# Record set:
= Beginning of Section =

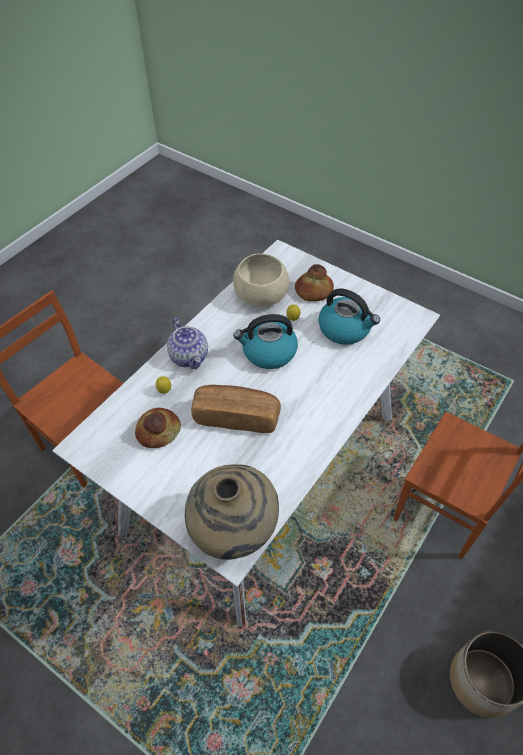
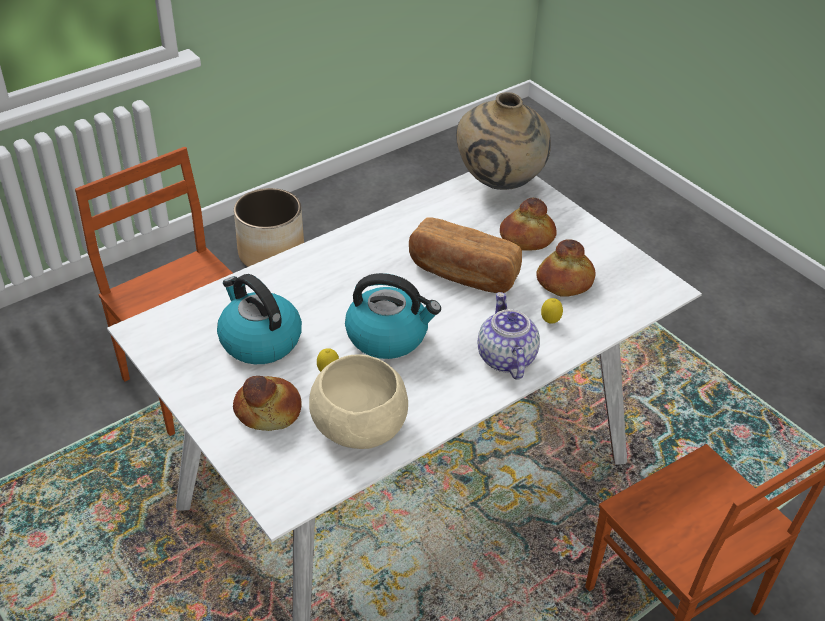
camera: 165 degrees left, 10 degrees down
(195, 469) = (527, 238): none -> bread

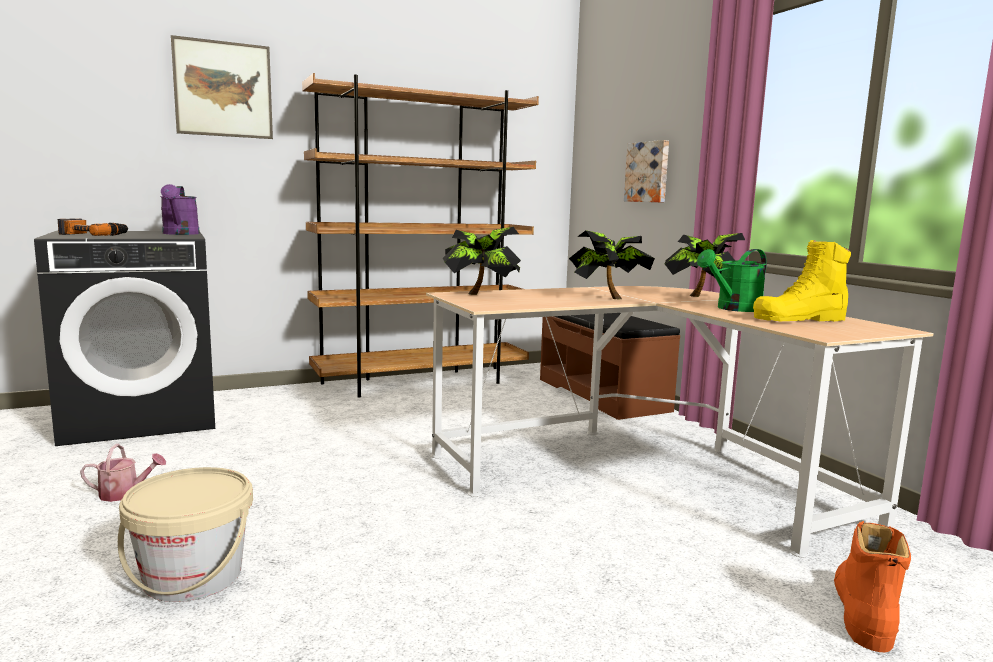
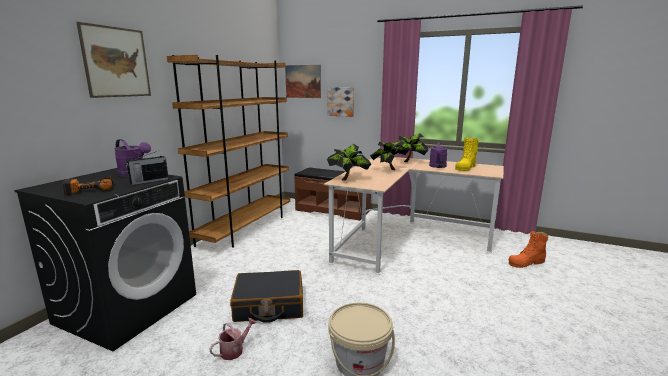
camera: 40 degrees left, 5 degrees up
(158, 237) = (149, 181): none -> radio
(252, 469) = (269, 305): none -> black suitcase
(600, 136) = (303, 81): none -> picture
(734, 309) = (437, 166): green watering can -> purple watering can
(863, 612) = (526, 262): orange boot -> orange boot turned 90 degrees counterclockwise

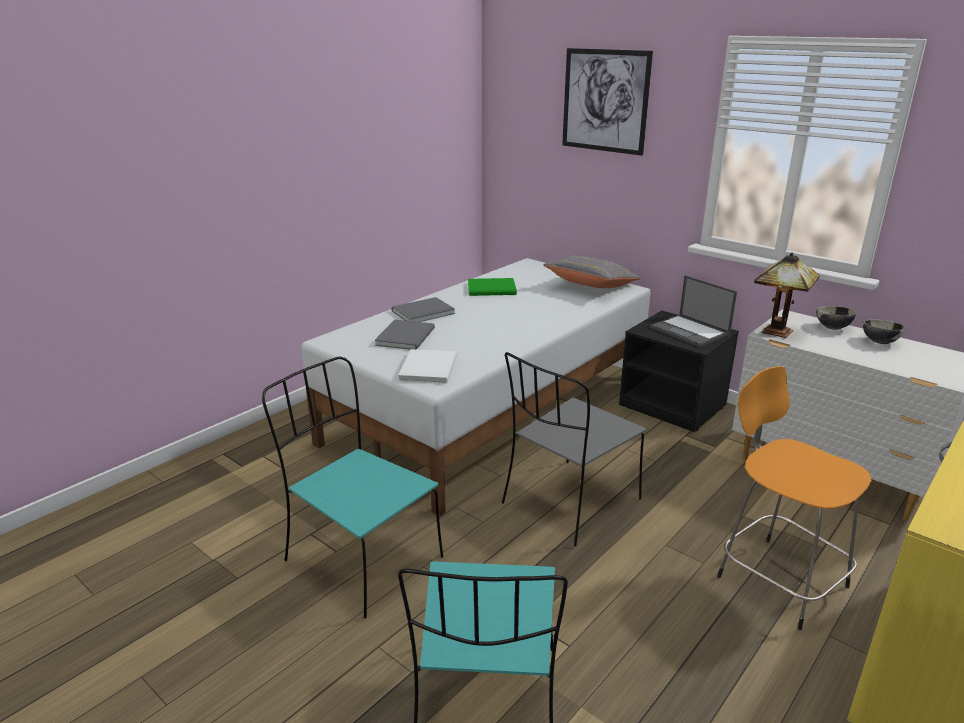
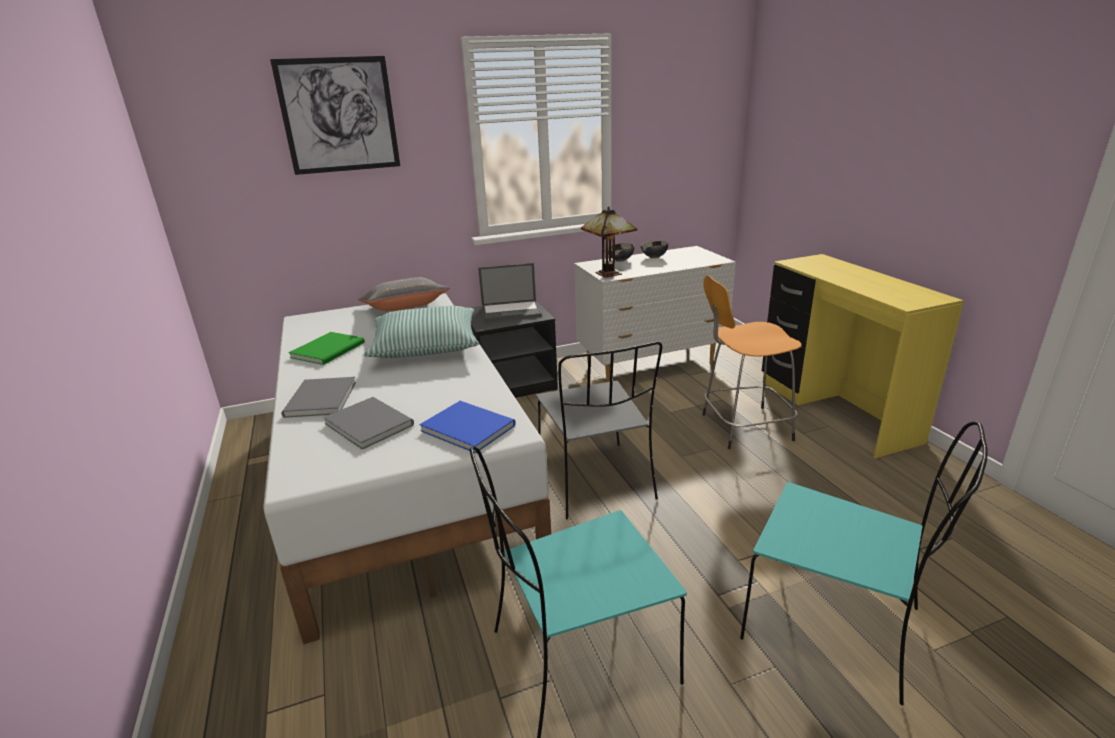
camera: 60 degrees left, 0 degrees up
(430, 367) = (467, 426): white book -> blue book
(537, 315) = (425, 345): none -> pillow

= End of Section =

# Your instructions:
Return every line of the data above in which "none" appears.

# Task result:
(195, 469) = (527, 238): none -> bread
(158, 237) = (149, 181): none -> radio
(252, 469) = (269, 305): none -> black suitcase
(600, 136) = (303, 81): none -> picture
(537, 315) = (425, 345): none -> pillow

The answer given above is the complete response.